Donizetti: Lucia di Lammermoor
Opera Bohemia

Edinburgh Festival Fringe
August 2011

After last year's debut with La bohème, Opera Bohemia returns to the Fringe with a production of Donizetti's Lucia di Lammermoor. And it is good to see that the company is keeping up standards.

Once again performing in St Andrew's and St George's Church, designer Magnus Popplewell has gone for a minimalist set - grey walls which can be moved on castors to form exteriors or interiors as required, a desk for the Great Hall, a grey, bare-limbed papier-mâché trees and a couple of gravestones.

The young cast forms a tight and effective ensemble. True, the kilts are a minor anachronism for the 17th century Lammermuirs, but the young men look very fetching in them, the Ashton contingent teaming them with big shirts and black weskits, whereas Edgardo wears the hairy tweed variety with a plaid. Lord Arturo Bucklaw, when he arrives, does so in tail-suit and red cravat.

While all the singing is good, Suzanne Shakespeare stands out as Lucia. Her voice is light and clear - although, later, in Act 2, she puts a darker shade into it. Her mad scene is excellent, the duet with the violin of Amira Bedrush-McDonald in particular. Her high notes are confident and, seemingly, effortless, her acting finely judged.

Alistair Digges, as Edgardo, is a good match vocally in their duets. He is clearly in love with Lucia, but perhaps a little in love too with his position as last of the line - one feels that, if he really were concerned about perpetuating his line, killing himself for love is not the most constructive way to go about it.

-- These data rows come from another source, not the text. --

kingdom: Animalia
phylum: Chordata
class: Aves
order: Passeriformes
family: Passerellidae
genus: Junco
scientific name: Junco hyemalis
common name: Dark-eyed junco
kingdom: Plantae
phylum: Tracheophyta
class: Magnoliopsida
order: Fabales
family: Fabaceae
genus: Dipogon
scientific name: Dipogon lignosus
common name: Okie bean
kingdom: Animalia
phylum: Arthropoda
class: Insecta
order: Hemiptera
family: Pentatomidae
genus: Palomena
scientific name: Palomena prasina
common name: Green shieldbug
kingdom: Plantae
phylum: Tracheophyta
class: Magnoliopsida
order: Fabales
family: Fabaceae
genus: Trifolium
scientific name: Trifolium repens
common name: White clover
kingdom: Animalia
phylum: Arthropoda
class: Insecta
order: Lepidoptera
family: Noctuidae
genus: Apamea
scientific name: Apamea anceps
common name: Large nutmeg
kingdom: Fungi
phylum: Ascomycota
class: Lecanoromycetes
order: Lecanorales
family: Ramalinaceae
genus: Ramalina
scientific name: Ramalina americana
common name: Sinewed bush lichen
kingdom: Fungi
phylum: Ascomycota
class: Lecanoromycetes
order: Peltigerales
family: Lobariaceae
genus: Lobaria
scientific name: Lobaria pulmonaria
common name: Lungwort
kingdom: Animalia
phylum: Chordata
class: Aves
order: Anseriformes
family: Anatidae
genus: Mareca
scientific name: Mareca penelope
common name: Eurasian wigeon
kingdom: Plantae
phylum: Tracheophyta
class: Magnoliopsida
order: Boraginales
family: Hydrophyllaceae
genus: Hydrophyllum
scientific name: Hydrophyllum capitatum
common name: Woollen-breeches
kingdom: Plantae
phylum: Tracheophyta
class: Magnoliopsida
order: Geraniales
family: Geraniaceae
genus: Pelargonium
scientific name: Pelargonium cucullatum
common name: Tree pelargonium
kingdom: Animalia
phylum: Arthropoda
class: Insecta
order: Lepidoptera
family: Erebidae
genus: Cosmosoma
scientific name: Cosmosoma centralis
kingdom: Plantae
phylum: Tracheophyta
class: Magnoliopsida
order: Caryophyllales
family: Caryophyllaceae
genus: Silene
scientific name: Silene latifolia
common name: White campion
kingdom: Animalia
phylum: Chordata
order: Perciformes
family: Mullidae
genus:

And that is one benefit of singers roughly the same age as the characters they are portraying - it opens up other possible interpretations of the piece. As Lucia's brother Enrico, Douglas Nairne highlights the absence of their parents. In the circumstances, he is doing the best he can for the family as he sees it; really he is just selfish and inconsiderate and barely coping with all his responsibilities, rather than being bad or evil. His distress, as he realises what he has done to Lucia, is endearing.

A nice touch is Christopher Nairne, as Normanno, sketching the wedding party as the quartet sung by Enrico, Edgardo, Lucia and Raimondo Bidebent the chaplain (James Arthur) morphs into a chorus. Stephen Chambers, singing Arturo, is blissfully unaware of the tensions and undercurrents, happy to take at face value to assurances of Enrico.

Director John Wilkie shows what is possible with a talented cast, singing with conviction and style, even with limited space and resources. The place of the orchestra is taken by Laura Baxter on piano and Amira Bedrush-McDonald on violin. That most of the cast are very recent graduates of RSAMD - to become the Royal Conservatoire of Scotland on 1 September - makes the polish of this production all the greater.